IAAPA is back in town, and it’s here to stay.
The trade association, more formally known as the International Association of Amusement Parks and Attractions, has long been an annual visitor to Orlando, throwing a massive expo at Orange County Convention Center. But as of this summer, IAAPA is a permanent, year-round resident, leaving behind its space-squeezed headquarters in suburban Washington, D.C.
“If it made sense to move, it was very apparent that this was the right place,” said Paul Noland, IAAPA’s president and CEO. The association is entering its 100th year.
Planning for the 2017 Attractions Expo, the first since the change, was “definitely easier,” Noland said. “If we want to look at something, we can run over there and see it. And just the fact that we have more staff members who are Orlando-knowledgeable has a big benefit, too.”
The draw of Orlando was not only because of its attraction-manufacturer-vendor base, Noland said. The number of members visiting Florida during the year also was attractive.
“Our chance for interaction and connection with our members is just going to be exponentially better here than anywhere else we could locate,” he said.

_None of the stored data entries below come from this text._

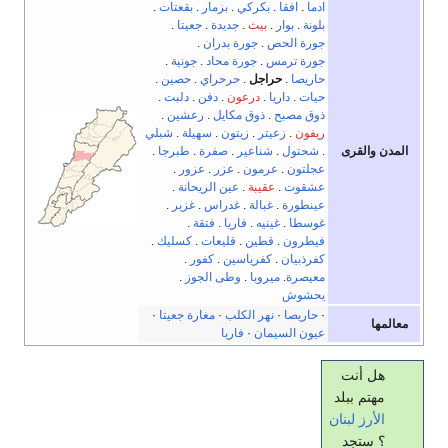
ادما
.
افقا
.
بكركي
.
بزمار
.
بقعتات
.
بلونة
.
بوار
.
بيث
.
جديدة
.
جعيتا
.
جورة الحص
.
جورة بدران
.
جورة ترمس
.
جورة محاد
.
جونية
.
حاريصا
.
حراجل
.
حرحراي
.
حصين
.
حيات
.
داريا
.
درعون
.
دفن
.
دلبت
.
ذوق مصبح
.
ذوق مكايل
.
رعشين
.
ريفون
.
زعيتر
.
زيتون
.
سهيلة
.
شبلي
المدن والقرى
.
شحتول
.
شناعير
.
صفرة
.
طبرجا
.
عجلتون
.
عرمون
.
عزر
.
عزور
.
عشقوت
.
عقيبة
.
عين الريحانة
.
عينطورة
.
غبالة
.
غدراس
.
غزير
.
غوسطا
.
غينيه
.
فاريا
.
فتقة
.
فيطرون
.
قطين
.
قليعات
.
كسليك
.
كفرذبيان
.
كفرياسين
.
كفور
.
معيصرة
.
ميروبا
.
وطى الجوز
.
يحشوش
·
حاريصا
·
نهر الكلب
·
مغارة جعيتا
·
معالمها
عيون السيمان
·
فاريا
هل أنت
مهتم ببلد
الأرز
لبنان
؟ ستجد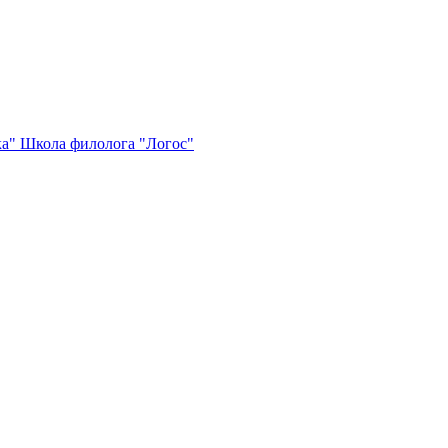
ка"
Школа филолога "Логос"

The range of attractions, from mom-and-pop shops to multinational behemoths, helps make a trip to Orlando valuable, said Christian Martin, vice president of marketing for Montreal-based Triotech.
Growth beyond the big guys — the “What are we going to do when I’m not at Disney?” crowd — is huge, Martin said.
“Look at International Drive,” he said. “These are real attractions that will draw people for hours on end. Instead of just food and beverage and souvenirs, there’s a whole attraction industry around the attraction industry.”
The annual show in Orlando is about more than talking to clients, he said.
“We want to see people in rides … and how they behave. How they walk. What they look up at. What makes them smile or not. It’s like a market-research center,” Martin said.
IAAPA’s first expo in Orlando was in 2003. More than 36,000 attendees and 1,100 exhibitors are on hand for this year’s event, which isn’t open to the public. Membership comes from 104 countries.
The move was a good idea, said Guy Nelson, CEO of Dynamic Attractions, which has expanded to add a development center in Orlando.
“We know it’s a global industry, but the global industry comes here … at least once a year,” Nelson said.
“Being here in the pulse of it all … knowing what exists, what do we have to beat, what do we have to do better? It’s good,” Nelson said.
The new IAAPA headquarters is temporarily housed in an office complex in south Orlando. It has purchased 6 acres on nearby Shingle Creek, where it will build its new home base about 10 minutes away from the convention center, Noland said. Meeting space for IAAPA members is being incorporated.
There will be a groundbreaking in the spring, with the intention of moving during summer 2019.
IAAPA’s officers held a virtual groundbreaking onstage, complete with hard hats, during the kick-off of this year’s expo.
“The next 100 years begin right here, right now,” Noland said.